Przechodnie mieli okazję zobaczyć film, który zapewne nie każdemu przypadł do gustu. Ktoś zrobił urzędnikom kawał i – zamiast reklam – wyemitował na miejskiej tablicy multimedialnej film porno. Choć nagranie wyświetlało się krótko, internauci zdążyli nagrać nietypowy seans i opublikować go w sieci.
„O MÓJ BOŻE, ALE TO DOBRE. Dziś na ekranach Zarządu Zieleni Miejskiej w Krakowie pojawiły się filmy dla dorosłych.
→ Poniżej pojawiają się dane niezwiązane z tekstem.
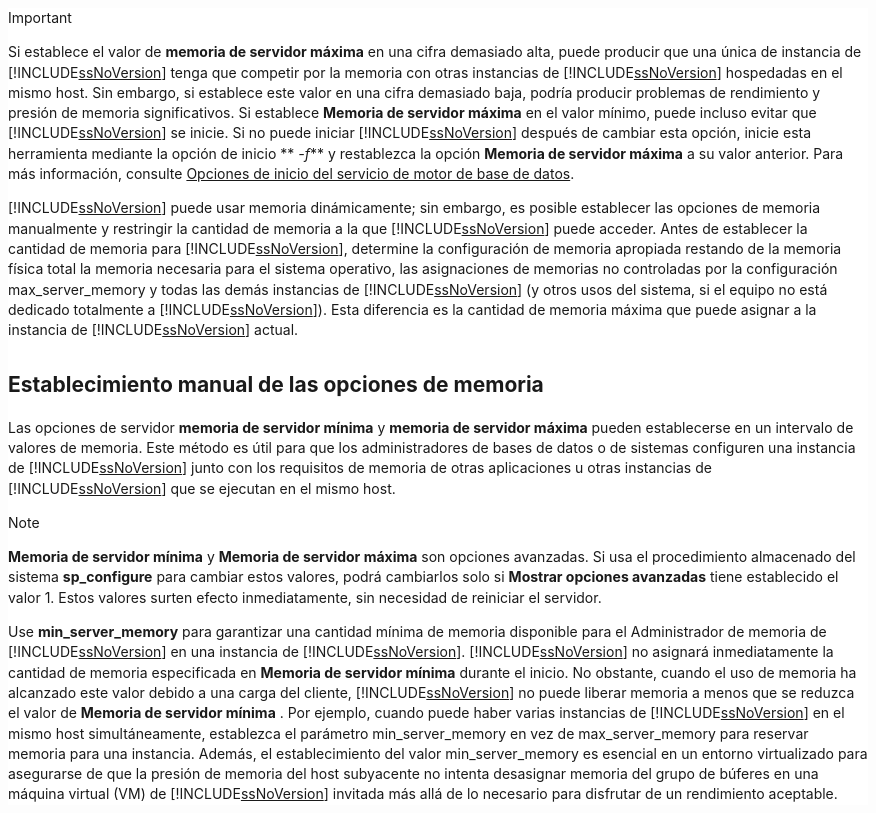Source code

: > [!IMPORTANT]  
> Si establece el valor de **memoria de servidor máxima** en una cifra demasiado alta, puede producir que una única de instancia de [!INCLUDE[ssNoVersion](../../includes/ssnoversion-md.md)] tenga que competir por la memoria con otras instancias de [!INCLUDE[ssNoVersion](../../includes/ssnoversion-md.md)] hospedadas en el mismo host. Sin embargo, si establece este valor en una cifra demasiado baja, podría producir problemas de rendimiento y presión de memoria significativos. Si establece **Memoria de servidor máxima** en el valor mínimo, puede incluso evitar que [!INCLUDE[ssNoVersion](../../includes/ssnoversion-md.md)] se inicie. Si no puede iniciar [!INCLUDE[ssNoVersion](../../includes/ssnoversion-md.md)] después de cambiar esta opción, inicie esta herramienta mediante la opción de inicio ** _-f_** y restablezca la opción **Memoria de servidor máxima** a su valor anterior. Para más información, consulte [Opciones de inicio del servicio de motor de base de datos](../../database-engine/configure-windows/database-engine-service-startup-options.md).  
    
[!INCLUDE[ssNoVersion](../../includes/ssnoversion-md.md)] puede usar memoria dinámicamente; sin embargo, es posible establecer las opciones de memoria manualmente y restringir la cantidad de memoria a la que [!INCLUDE[ssNoVersion](../../includes/ssnoversion-md.md)] puede acceder. Antes de establecer la cantidad de memoria para [!INCLUDE[ssNoVersion](../../includes/ssnoversion-md.md)], determine la configuración de memoria apropiada restando de la memoria física total la memoria necesaria para el sistema operativo, las asignaciones de memorias no controladas por la configuración max_server_memory y todas las demás instancias de [!INCLUDE[ssNoVersion](../../includes/ssnoversion-md.md)] (y otros usos del sistema, si el equipo no está dedicado totalmente a [!INCLUDE[ssNoVersion](../../includes/ssnoversion-md.md)]). Esta diferencia es la cantidad de memoria máxima que puede asignar a la instancia de [!INCLUDE[ssNoVersion](../../includes/ssnoversion-md.md)] actual.  
 
## <a name="setting-the-memory-options-manually"></a>Establecimiento manual de las opciones de memoria  
Las opciones de servidor **memoria de servidor mínima** y **memoria de servidor máxima** pueden establecerse en un intervalo de valores de memoria. Este método es útil para que los administradores de bases de datos o de sistemas configuren una instancia de [!INCLUDE[ssNoVersion](../../includes/ssnoversion-md.md)] junto con los requisitos de memoria de otras aplicaciones u otras instancias de [!INCLUDE[ssNoVersion](../../includes/ssnoversion-md.md)] que se ejecutan en el mismo host.

> [!NOTE]
> **Memoria de servidor mínima** y **Memoria de servidor máxima** son opciones avanzadas. Si usa el procedimiento almacenado del sistema **sp_configure** para cambiar estos valores, podrá cambiarlos solo si **Mostrar opciones avanzadas** tiene establecido el valor 1. Estos valores surten efecto inmediatamente, sin necesidad de reiniciar el servidor.  
  
<a name="min_server_memory"></a>Use **min_server_memory** para garantizar una cantidad mínima de memoria disponible para el Administrador de memoria de [!INCLUDE[ssNoVersion](../../includes/ssnoversion-md.md)] en una instancia de [!INCLUDE[ssNoVersion](../../includes/ssnoversion-md.md)]. [!INCLUDE[ssNoVersion](../../includes/ssnoversion-md.md)] no asignará inmediatamente la cantidad de memoria especificada en **Memoria de servidor mínima** durante el inicio. No obstante, cuando el uso de memoria ha alcanzado este valor debido a una carga del cliente, [!INCLUDE[ssNoVersion](../../includes/ssnoversion-md.md)] no puede liberar memoria a menos que se reduzca el valor de **Memoria de servidor mínima** . Por ejemplo, cuando puede haber varias instancias de [!INCLUDE[ssNoVersion](../../includes/ssnoversion-md.md)] en el mismo host simultáneamente, establezca el parámetro min_server_memory en vez de max_server_memory para reservar memoria para una instancia. Además, el establecimiento del valor min_server_memory es esencial en un entorno virtualizado para asegurarse de que la presión de memoria del host subyacente no intenta desasignar memoria del grupo de búferes en una máquina virtual (VM) de [!INCLUDE[ssNoVersion](../../includes/ssnoversion-md.md)] invitada más allá de lo necesario para disfrutar de un rendimiento aceptable.
 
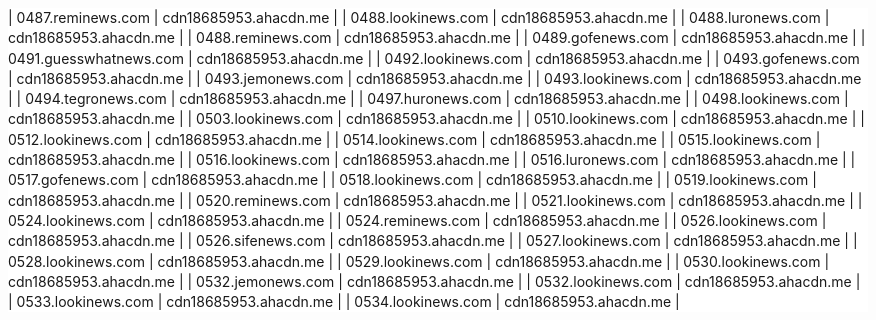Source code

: | 0487.reminews.com | cdn18685953.ahacdn.me |
| 0488.lookinews.com | cdn18685953.ahacdn.me |
| 0488.luronews.com | cdn18685953.ahacdn.me |
| 0488.reminews.com | cdn18685953.ahacdn.me |
| 0489.gofenews.com | cdn18685953.ahacdn.me |
| 0491.guesswhatnews.com | cdn18685953.ahacdn.me |
| 0492.lookinews.com | cdn18685953.ahacdn.me |
| 0493.gofenews.com | cdn18685953.ahacdn.me |
| 0493.jemonews.com | cdn18685953.ahacdn.me |
| 0493.lookinews.com | cdn18685953.ahacdn.me |
| 0494.tegronews.com | cdn18685953.ahacdn.me |
| 0497.huronews.com | cdn18685953.ahacdn.me |
| 0498.lookinews.com | cdn18685953.ahacdn.me |
| 0503.lookinews.com | cdn18685953.ahacdn.me |
| 0510.lookinews.com | cdn18685953.ahacdn.me |
| 0512.lookinews.com | cdn18685953.ahacdn.me |
| 0514.lookinews.com | cdn18685953.ahacdn.me |
| 0515.lookinews.com | cdn18685953.ahacdn.me |
| 0516.lookinews.com | cdn18685953.ahacdn.me |
| 0516.luronews.com | cdn18685953.ahacdn.me |
| 0517.gofenews.com | cdn18685953.ahacdn.me |
| 0518.lookinews.com | cdn18685953.ahacdn.me |
| 0519.lookinews.com | cdn18685953.ahacdn.me |
| 0520.reminews.com | cdn18685953.ahacdn.me |
| 0521.lookinews.com | cdn18685953.ahacdn.me |
| 0524.lookinews.com | cdn18685953.ahacdn.me |
| 0524.reminews.com | cdn18685953.ahacdn.me |
| 0526.lookinews.com | cdn18685953.ahacdn.me |
| 0526.sifenews.com | cdn18685953.ahacdn.me |
| 0527.lookinews.com | cdn18685953.ahacdn.me |
| 0528.lookinews.com | cdn18685953.ahacdn.me |
| 0529.lookinews.com | cdn18685953.ahacdn.me |
| 0530.lookinews.com | cdn18685953.ahacdn.me |
| 0532.jemonews.com | cdn18685953.ahacdn.me |
| 0532.lookinews.com | cdn18685953.ahacdn.me |
| 0533.lookinews.com | cdn18685953.ahacdn.me |
| 0534.lookinews.com | cdn18685953.ahacdn.me |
Szanowni Państwo chyba nie próbujecie w ten sposób odwrócić uwagi opinii publicznej od procesu?” – czytamy na facebookowym profilu „Co jest nie tak z Krakowem”, którego autor opublikował film.
Urzędnicy niespodzianek się nie boją
– Był to dość nietypowy incydent, do tej pory takiego nie mieliśmy. Rzeczywiście przez przynajmniej kilka minut, bo trudno określić, jak długo, dlatego że zaraz po tym, jak pojawiły się te informacje, zarówno nasze służby, jak i osoby odpowiedzialne za te treści, które są wyświetlane, pojawiły się na miejscu i już tego nie było – mówi Piotr Kempf, dyrektor Zarządu Zieleni Miejskiej w Krakowie, cytowany przez Radio Eska.
Dodał również, że sytuacja miała miejsce w charakterystycznym momencie. We wtorek był Dzień Seksu, jedno z wydarzeń w kalendarzu rzadkich świat, co dodało atakowi hakerskiemu jeszcze zabawniejszego wydźwięku.